**PROBLEM TO WORK ON**
Report every line of the records that includes the word "middle".

**DATA RECORDS**
· · · ·
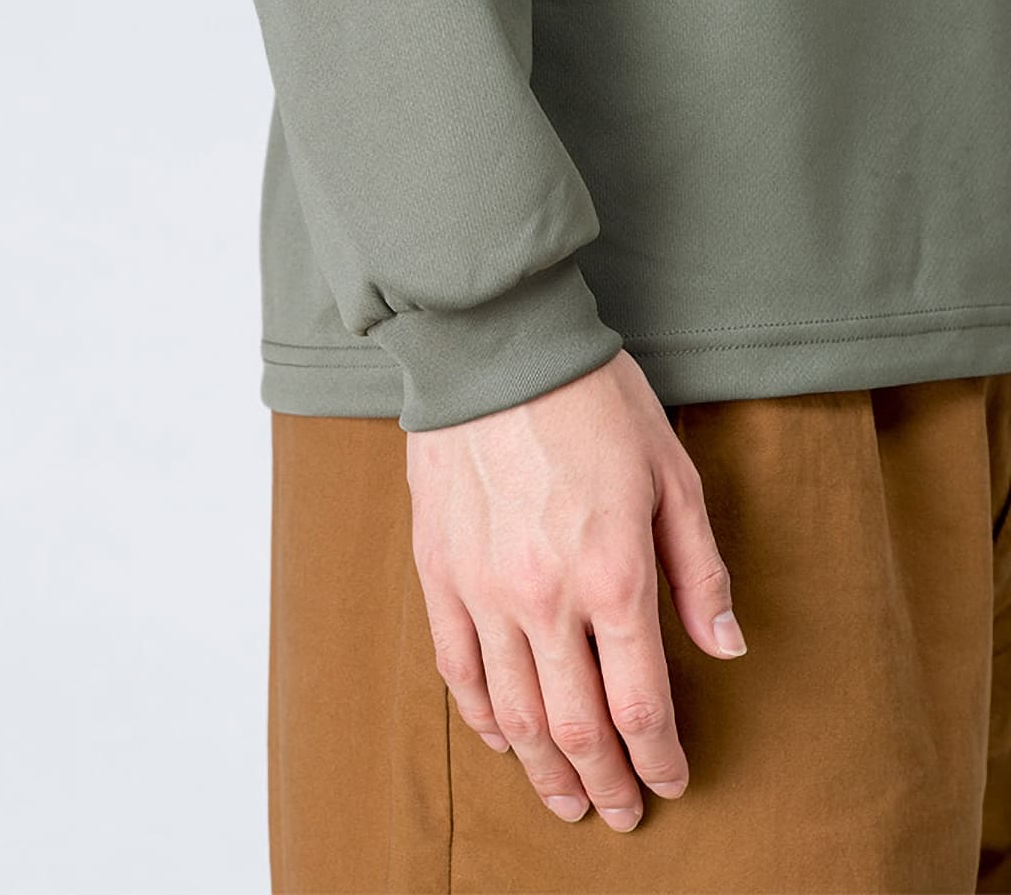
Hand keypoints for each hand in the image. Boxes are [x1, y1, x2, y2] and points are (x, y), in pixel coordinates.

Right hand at [405, 348, 746, 832]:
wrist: (496, 350)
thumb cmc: (592, 402)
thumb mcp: (671, 475)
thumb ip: (699, 571)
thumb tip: (724, 649)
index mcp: (614, 575)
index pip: (641, 702)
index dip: (658, 758)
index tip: (669, 782)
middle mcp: (544, 598)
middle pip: (575, 725)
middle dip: (603, 782)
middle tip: (617, 813)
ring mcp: (482, 589)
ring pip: (512, 712)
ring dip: (542, 769)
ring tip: (564, 799)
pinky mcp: (438, 570)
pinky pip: (456, 666)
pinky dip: (480, 716)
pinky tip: (501, 738)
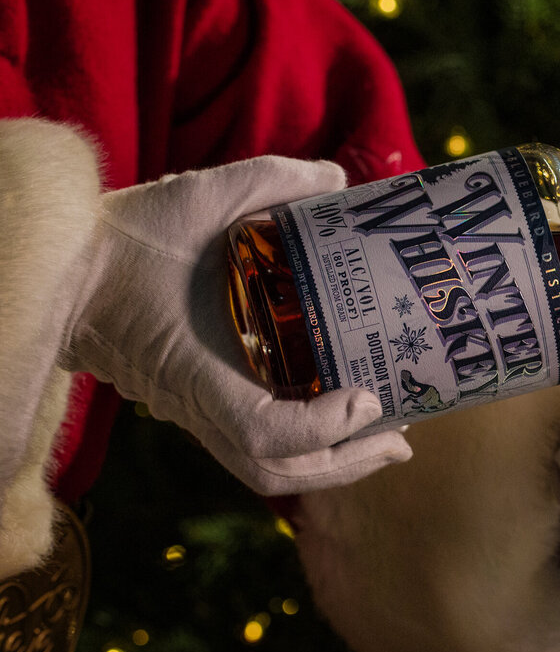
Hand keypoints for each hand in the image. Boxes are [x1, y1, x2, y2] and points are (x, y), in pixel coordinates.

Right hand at [59, 156, 411, 494]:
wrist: (66, 270)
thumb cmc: (129, 235)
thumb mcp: (199, 195)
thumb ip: (271, 182)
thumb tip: (338, 183)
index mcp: (191, 364)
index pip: (260, 431)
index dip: (320, 428)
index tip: (367, 399)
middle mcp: (194, 402)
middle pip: (273, 470)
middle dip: (345, 464)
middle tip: (401, 439)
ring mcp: (195, 411)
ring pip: (264, 469)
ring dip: (330, 465)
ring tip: (386, 442)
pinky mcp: (199, 406)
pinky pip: (256, 446)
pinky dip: (304, 447)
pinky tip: (344, 423)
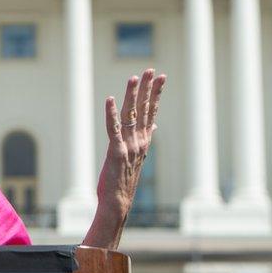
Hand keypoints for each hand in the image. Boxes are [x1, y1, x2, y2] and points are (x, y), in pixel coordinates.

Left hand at [83, 68, 166, 248]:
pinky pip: (113, 129)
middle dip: (148, 89)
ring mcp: (129, 146)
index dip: (156, 94)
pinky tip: (111, 99)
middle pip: (144, 110)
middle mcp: (140, 142)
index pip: (151, 112)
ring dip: (133, 96)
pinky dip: (112, 113)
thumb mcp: (136, 157)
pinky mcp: (116, 152)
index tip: (161, 77)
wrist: (118, 202)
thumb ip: (144, 139)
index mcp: (143, 141)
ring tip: (135, 77)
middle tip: (151, 70)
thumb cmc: (123, 180)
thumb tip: (153, 126)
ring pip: (131, 115)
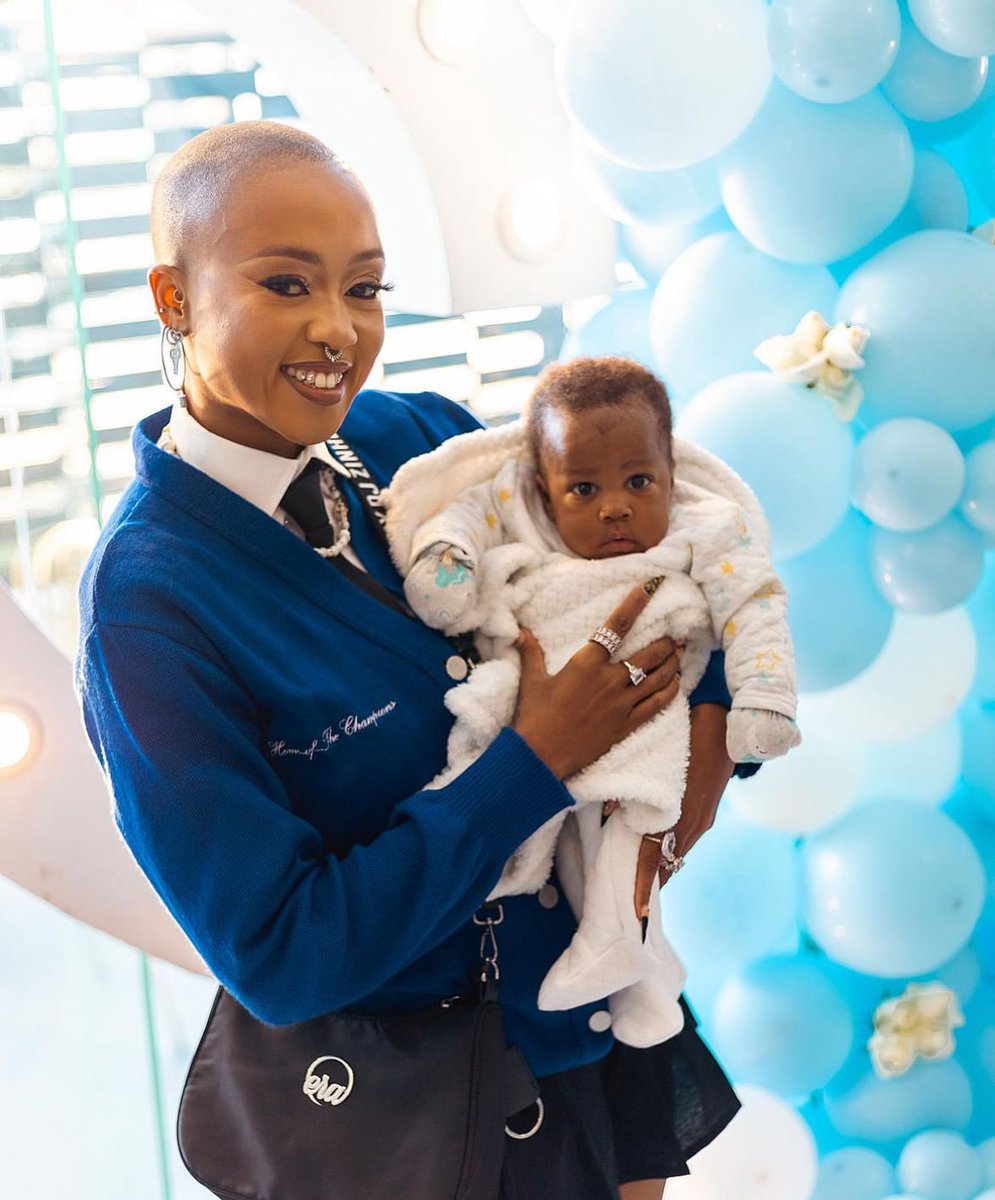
· · · ·
**EXERCISE OUTPUT**
middle mcp: (544, 598)
middle pip: (575, 725)
middle dip: (603, 782)
middle tip: (617, 813)
middle mcp: (194, 402)
middle pip: (273, 470)
middle dip: (345, 464)
middle tip: (401, 439)
middle dip: (148, 89)
middle pip: (144, 110)
middle mcp: (140, 142)
middle tip: (151, 70)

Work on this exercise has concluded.